Mohammed Mokhtar Gomaa said the decision should ensure that sermons during Islam's holy month of fasting "unite people, not divide them," compared to what he described as a more politicized past when the country was run by Mohammed Morsi.

"The religious speech was politically driven, which affected the moral side," he told reporters at a news conference on the first day of the observance. "Now we're in a race against time trying to restore morals."

Pious Muslims spend longer times at the mosques during the month, which they devote to prayer, charity and good deeds.

The measure is the latest attempt by the state to control religious speech following last year's overthrow of President Mohammed Morsi.
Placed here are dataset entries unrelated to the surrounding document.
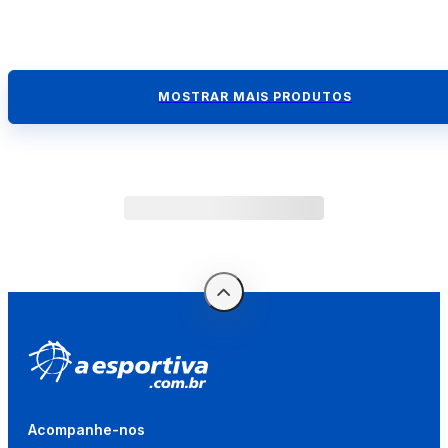
MOSTRAR MAIS PRODUTOS
Acompanhe-nos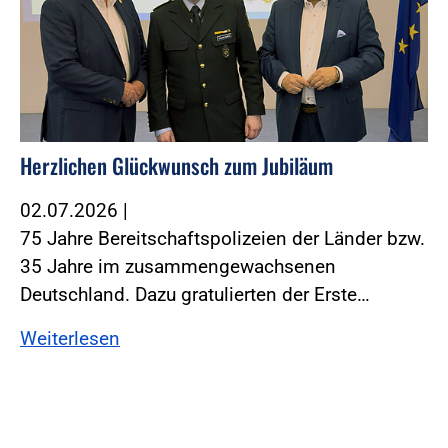
Herzlichen Glückwunsch zum Jubiläum
02.07.2026
|
75 Jahre Bereitschaftspolizeien der Länder bzw.
35 Jahre im zusammengewachsenen
Deutschland. Dazu gratulierten der Erste…
Weiterlesen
In recent months Egypt has banned Morsi's Muslim Brotherhood, which it declared a terrorist organization, and passed a new law restricting protests.

The ministry had already restricted preaching in mosques to state-authorized clerics.

In a separate development, a Cairo appeal court has set July 22 as the date of a retrial for a prominent Egyptian activist sentenced to 15 years in prison in absentia for organizing an unauthorized protest and assaulting a policeman.

The sentencing of Alaa Abdel-Fattah and 24 others was the latest blow to liberal activists at a time of rapidly eroding freedoms.

The sentence was the toughest against any of the secular activists behind the 18-day uprising that ended the reign of longtime autocrat Hosni Mubarak in 2011. It is also the first conviction of a prominent activist since former army chief Abdel-Fattah el-Sissi took office.